Papo de Cumadres: Mula Sem Cabeça

No mês de agosto, Concebida e Clemilda estão comparando o rompimento da barragem com o Folclore, e a Renova como um personagem deste folclore.

— Clemilda, minha fia, oçê já reparô cumé que a reparação parece um folclore?

— Comu assim, cê ta querenu falá?

— ispia bem procê vê, eles inventa as coisas, diz que vai fazê, mai nu fundu é tudu mintira parece e lenda du Curupira, uns até acredita, mais nu fundu quem tem noção, sabe que é que nem sombração, veja u negocio du caltão, na cidade de Barra Longa, com quase 6.000 pessoas vivenu, que foi atingida em toda sua região, achu que nem 10% recebeu caltão e nem indenização.

— É cumade, oçê tem razão, a Samalcu e a Renova parece a mula sem cabeça, sortanu rejeitu pelas ventas, assustanu a população, mas na hora dá indenização é que o folclore tem maior acentuação, é tudu fantasia, mintira e enganação.

Por Sérgio Papagaio
Ilustração: Crislen Machado

Manobras silenciosas

Em junho, a publicação de uma nova lei municipal desencadeou uma série de mudanças significativas na cidade de Mariana.
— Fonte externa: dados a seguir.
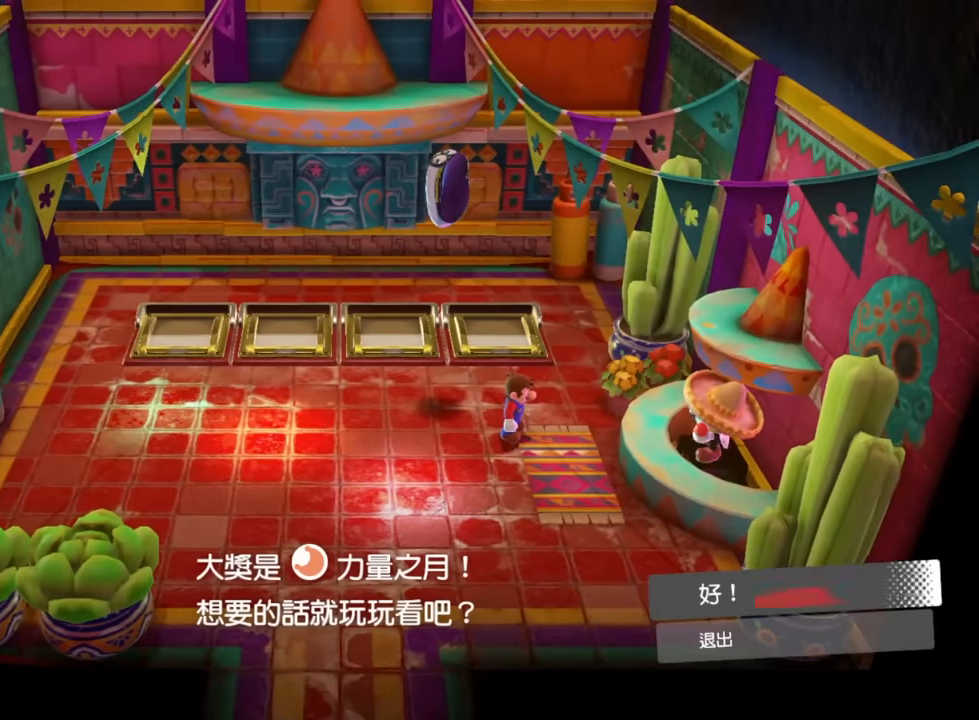
{"buttons": [], "left_stick": "left", "right_stick": "center", "events": [[167, "left_stick", "left"]]}
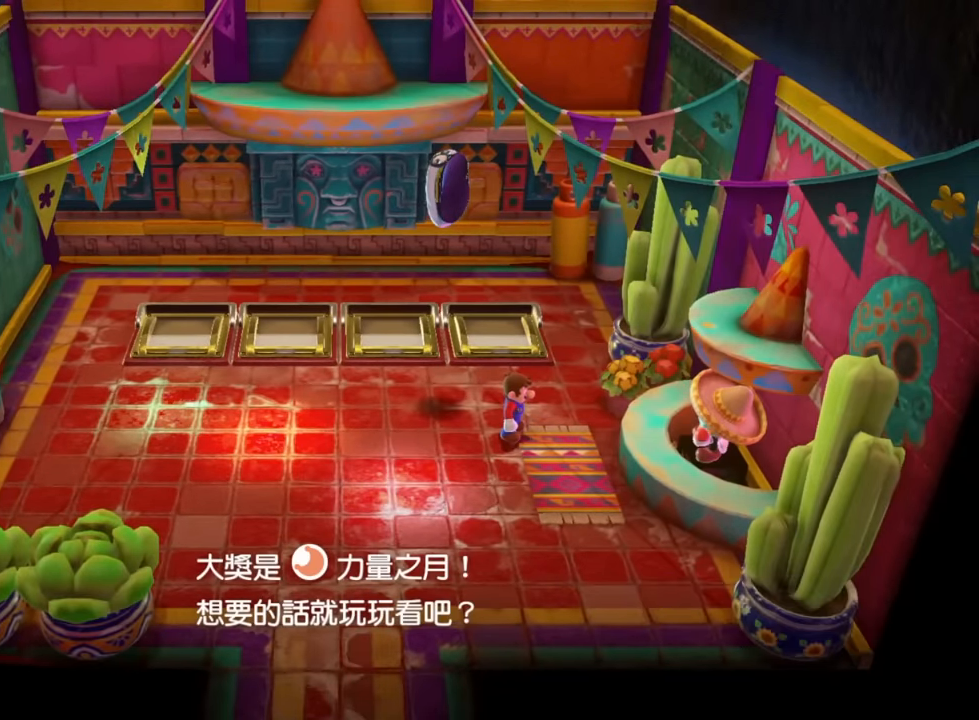
{"buttons": [], "left_stick": "left", "right_stick": "center", "events": []}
A partir da alteração na legislação, a presidência do Conselho Municipal de Patrimônio e Cultura (COMPAT) foi transferida para Gustavo Henrique Oliveira Leite, o atual secretário de Cultura do município. Tal mudança chegou em um momento decisivo para o futuro de subdistritos como Bento Rodrigues e Camargos, visto que passam pelo COMPAT discussões a respeito do Projeto de Longo Prazo (PLP) da Samarco.

O projeto atende à proposta de ampliação das atividades de mineração no Complexo Germano. Para viabilizar a execução, há a proposta de construção de pilhas de rejeito estéril, além de estruturas como correias transportadoras e rejeitodutos. Caso o PLP seja efetivado, comunidades como Bento Rodrigues, Camargos, Santa Rita Durão e o Reassentamento Coletivo de Bento Rodrigues serão impactadas.
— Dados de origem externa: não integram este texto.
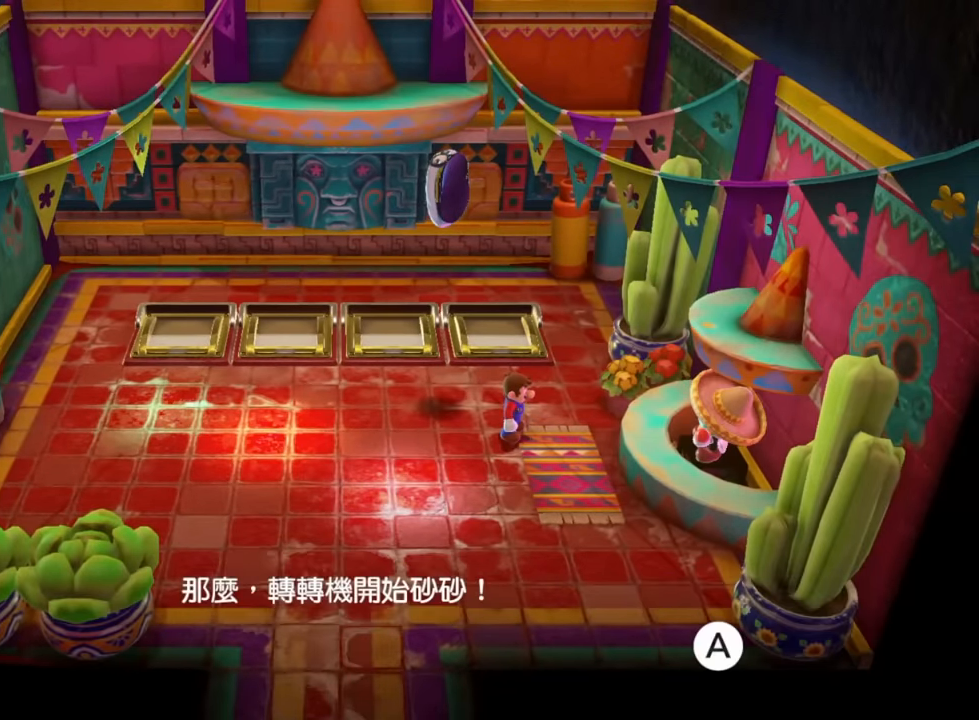
{"buttons": [], "left_stick": "left", "right_stick": "center", "events": []}
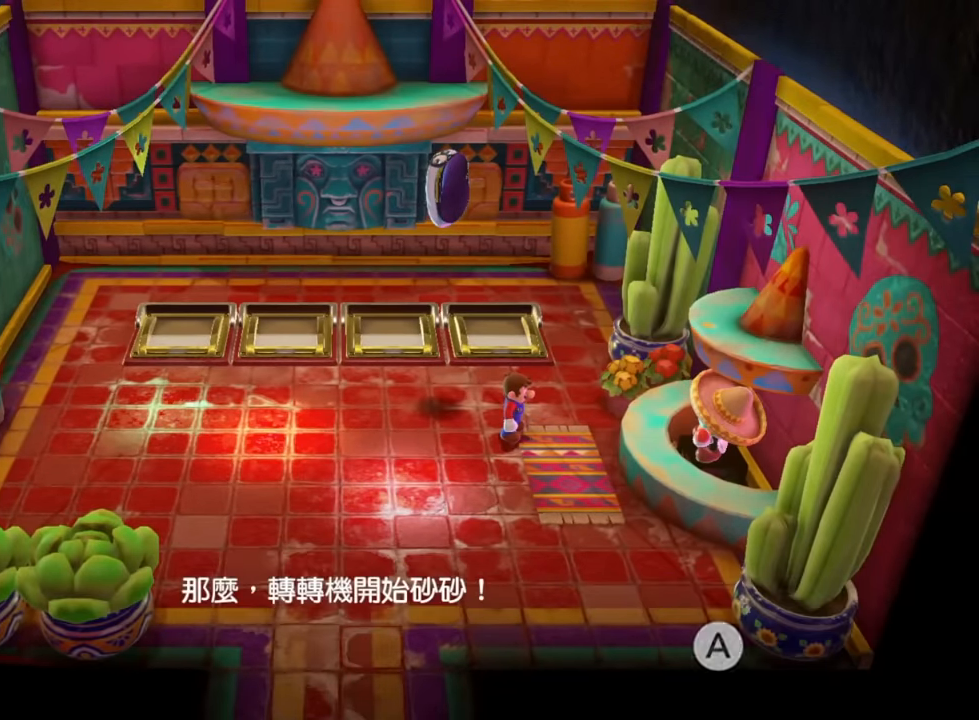
{"buttons": [], "left_stick": "left", "right_stick": "center", "events": []}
A legislação relacionada à segurança e ao controle das pilhas de estéril ainda é deficiente, o que torna a situação ainda mais preocupante. O processo de licenciamento do PLP está em análise no âmbito estadual e federal. A nível municipal, o Conselho Municipal de Meio Ambiente de Mariana (CODEMA) se manifestou favorável à instalação, enquanto o COMPAT ainda analisa e discute a viabilidade do projeto. Nesse processo, é fundamental que as vozes das pessoas atingidas e da comunidade em geral sejam ouvidas, dado o histórico de violações de direitos ocorridos a partir do avanço da mineração sobre os territórios. Com isso, há preocupações crescentes sobre a falta de transparência e a exclusão de vozes comunitárias nesse processo, além do receio das possíveis implicações danosas que a implementação desse projeto pode acarretar nas comunidades.

“Eu acho que as alterações feitas nas leis do COMPAT não são, de forma geral, positivas. Existem algumas iniciativas positivas, como a participação de universidades, mas, de modo geral, são negativas. Trazem algumas entidades que não têm relação com o patrimônio, e a principal alteração diz respeito a fixar a presidência do Conselho de Patrimônio sempre com o secretário de Cultura do município. Isso, em especial, é uma medida que considero bastante prejudicial ao bom desempenho do conselho, especialmente porque o conselho tem representado, nos últimos anos, a única forma de dar continuidade à política pública de proteção ao patrimônio na instabilidade da administração de Mariana.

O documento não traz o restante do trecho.